Reproducibility Index

Notice: The reproducibility variables underlying each score are classified using an automated LLM-based pipeline, validated against a manually labeled dataset. LLM-based classification introduces uncertainty and potential bias; scores should be interpreted as estimates. Full accuracy metrics and methodology are described in Coakley et alK. L. Coakley, T. Snelleman, H. Hoos, and O. E. Gundersen, "The embrace of open science: An analysis of a decade of AI research and 56 800 conference papers," Under Review, 2026..
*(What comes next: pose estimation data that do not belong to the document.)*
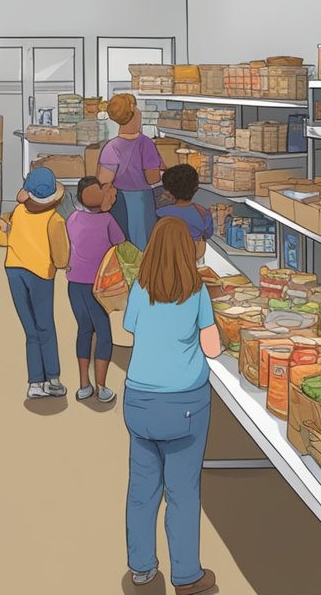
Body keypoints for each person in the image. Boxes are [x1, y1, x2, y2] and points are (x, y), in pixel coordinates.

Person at [121, 217, 222, 595]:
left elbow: (130, 331)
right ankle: (186, 574)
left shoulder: (139, 287)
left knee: (142, 487)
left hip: (140, 400)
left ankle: (142, 567)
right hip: (185, 403)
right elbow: (212, 348)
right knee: (182, 490)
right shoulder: (197, 292)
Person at [0, 167, 70, 400]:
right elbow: (61, 259)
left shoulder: (17, 211)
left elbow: (2, 240)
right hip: (40, 274)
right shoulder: (55, 219)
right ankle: (53, 378)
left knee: (30, 329)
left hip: (14, 270)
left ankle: (35, 382)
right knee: (45, 325)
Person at [66, 177, 126, 403]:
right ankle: (102, 387)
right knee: (104, 335)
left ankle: (83, 384)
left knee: (84, 330)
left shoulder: (72, 218)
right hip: (99, 286)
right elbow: (119, 244)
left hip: (74, 284)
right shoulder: (108, 220)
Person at [97, 93, 165, 251]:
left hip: (118, 201)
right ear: (134, 111)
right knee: (142, 246)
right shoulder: (145, 144)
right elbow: (152, 178)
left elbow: (104, 180)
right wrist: (163, 175)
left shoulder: (111, 147)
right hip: (141, 202)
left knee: (122, 246)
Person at [157, 164, 213, 262]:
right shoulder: (203, 213)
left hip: (169, 257)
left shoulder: (161, 213)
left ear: (169, 192)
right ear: (196, 188)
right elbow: (208, 233)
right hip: (194, 256)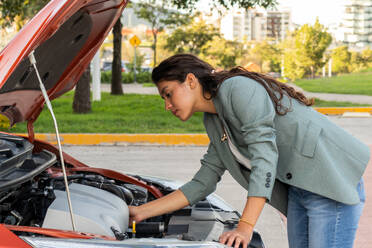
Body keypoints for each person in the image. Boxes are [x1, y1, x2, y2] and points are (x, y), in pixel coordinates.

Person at [128, 54, 369, 248]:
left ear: (191, 81)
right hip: (300, 189)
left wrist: (245, 226)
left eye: (168, 94)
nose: (167, 105)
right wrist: (140, 212)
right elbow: (203, 182)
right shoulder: (214, 120)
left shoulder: (238, 89)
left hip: (328, 181)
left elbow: (265, 157)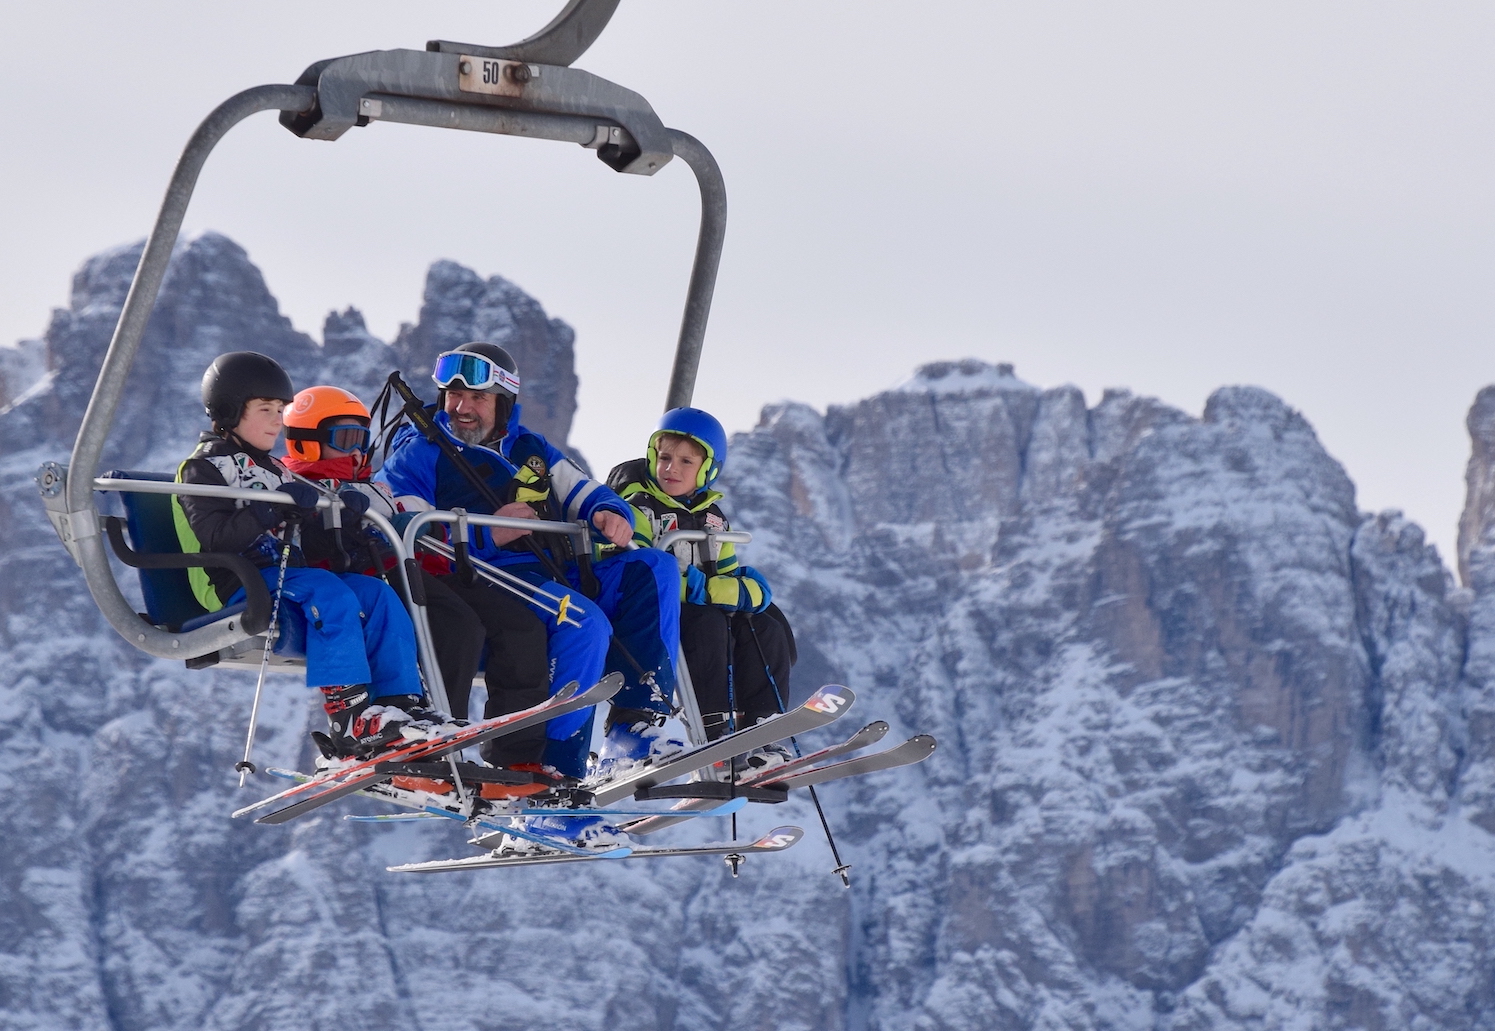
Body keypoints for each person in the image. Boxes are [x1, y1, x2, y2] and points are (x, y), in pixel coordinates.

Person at [376, 342, 683, 782]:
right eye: (453, 395)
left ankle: (634, 727)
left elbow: (584, 489)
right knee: (582, 623)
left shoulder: (529, 448)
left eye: (477, 397)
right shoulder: (421, 453)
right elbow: (408, 532)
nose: (461, 408)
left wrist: (608, 512)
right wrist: (489, 533)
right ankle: (555, 767)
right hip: (488, 574)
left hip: (554, 569)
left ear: (503, 401)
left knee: (654, 568)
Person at [281, 384, 556, 790]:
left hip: (402, 571)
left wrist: (408, 523)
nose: (356, 451)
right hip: (360, 583)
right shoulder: (298, 490)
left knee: (503, 625)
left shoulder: (369, 487)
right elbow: (305, 550)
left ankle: (479, 746)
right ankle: (425, 742)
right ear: (306, 443)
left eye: (362, 439)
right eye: (345, 438)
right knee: (453, 623)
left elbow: (405, 514)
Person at [174, 351, 442, 760]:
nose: (276, 421)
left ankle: (400, 705)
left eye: (280, 410)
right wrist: (269, 508)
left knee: (376, 594)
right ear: (229, 411)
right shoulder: (203, 468)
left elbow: (307, 537)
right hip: (237, 580)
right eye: (264, 410)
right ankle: (348, 717)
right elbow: (214, 536)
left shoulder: (276, 469)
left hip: (290, 577)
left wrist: (343, 520)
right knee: (328, 591)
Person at [607, 407, 795, 762]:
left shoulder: (713, 520)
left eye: (685, 462)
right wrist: (702, 591)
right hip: (658, 610)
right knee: (707, 623)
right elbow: (639, 569)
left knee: (765, 628)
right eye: (664, 458)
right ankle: (714, 730)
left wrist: (743, 592)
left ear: (708, 469)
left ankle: (763, 726)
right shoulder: (638, 508)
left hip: (702, 605)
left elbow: (727, 572)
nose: (671, 469)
MoMa: Modulating Mamba for Adapting Image Foundation Models to Video Recognition

Authors: Yuhuan Yang, Chaofan Ma, Zhenjie Mao, Jiangchao Yao, Ya Zhang, Yanfeng Wang

ICML 2025 | Venue PDF | LLM Run Details

Reproducibility Variable	Result	LLM Response
Research Type	Experimental	Extensive experiments on multiple video benchmarks demonstrate the effectiveness of Mo Ma, achieving superior performance with reduced computational cost. We performed a thorough evaluation of our model across several benchmarks: Section 4.1 for standard CLIP-adapter baselines, Section 4.2 for long video baselines, and Section 4.3 for zero-shot transfer. Section 4.4 provides ablation studies to analyze our model from multiple perspectives.
Researcher Affiliation	Academia	1Cooperative Medianet Innovation Center, Shanghai Jiao Tong University 2Shanghai Artificial Intelligence Laboratory 3School of Artificial Intelligence, Shanghai Jiao Tong University. Correspondence to: Jiangchao Yao <EMAIL>, Yanfeng Wang <EMAIL>.
Pseudocode	No	The paper describes the methodology using prose and mathematical equations (e.g., Equation (1), (2), (3), (4), (6), (7), (8), (9), (10), (11), (12)), but does not include any structured pseudocode or algorithm blocks.
Open Source Code	No	The paper does not contain an explicit statement about the release of source code or a link to a code repository.
Open Datasets	Yes	We first evaluate our method on Kinetics-400 (K400) (Kay et al., 2017) and Something-Something V2 (SSv2) (Goyal et al., 2017). ... To further demonstrate the effectiveness of our method in capturing long video sequence, we evaluate our method on Breakfast (Kuehne et al., 2014) and COIN (Tang et al., 2019). ... we use the model trained on K400, and evaluate it on two relatively small video recognition datasets: HMDB51 (Kuehne et al., 2011) and UCF101 (Soomro et al., 2012).
Dataset Splits	Yes	Kinetics-400 (K400) ... containing 240K training videos and 20K validation videos for 400 human action categories. Something-Something V2 (SSv2) ... contains about 168.9K training videos and 24.7K validation videos for 174 classes. ... Following Video Mamba s (Li et al., 2024b) setting, we further PEFT our models trained on K400 from Table 1.
Hardware Specification	Yes	We use 8 Tesla V100 GPUs and fp16 precision for training.
Software Dependencies	No	The paper mentions 'Adam W optimizer' and 'CLIP' as tools/models used, and 'fp16 precision' for training, but it does not specify any software dependencies with their version numbers (e.g., Python 3.x, PyTorch 1.x, CUDA x.x).
Experiment Setup	Yes	Implementation Details. We use the pre-trained CLIP as our base model. We set the split window size w = 8. For SSM hyper-parameters, we set its hidden state 16, hidden dimension 384 and use gelu activation layer similar with CLIP. We adopt the same prompt in Action CLIP (Wang et al., 2021). We use Adam W optimizer with learning rage 3e-4 and weight decay 0.05. Training a model on K400 dataset with 30 epochs takes about 12 hours to converge.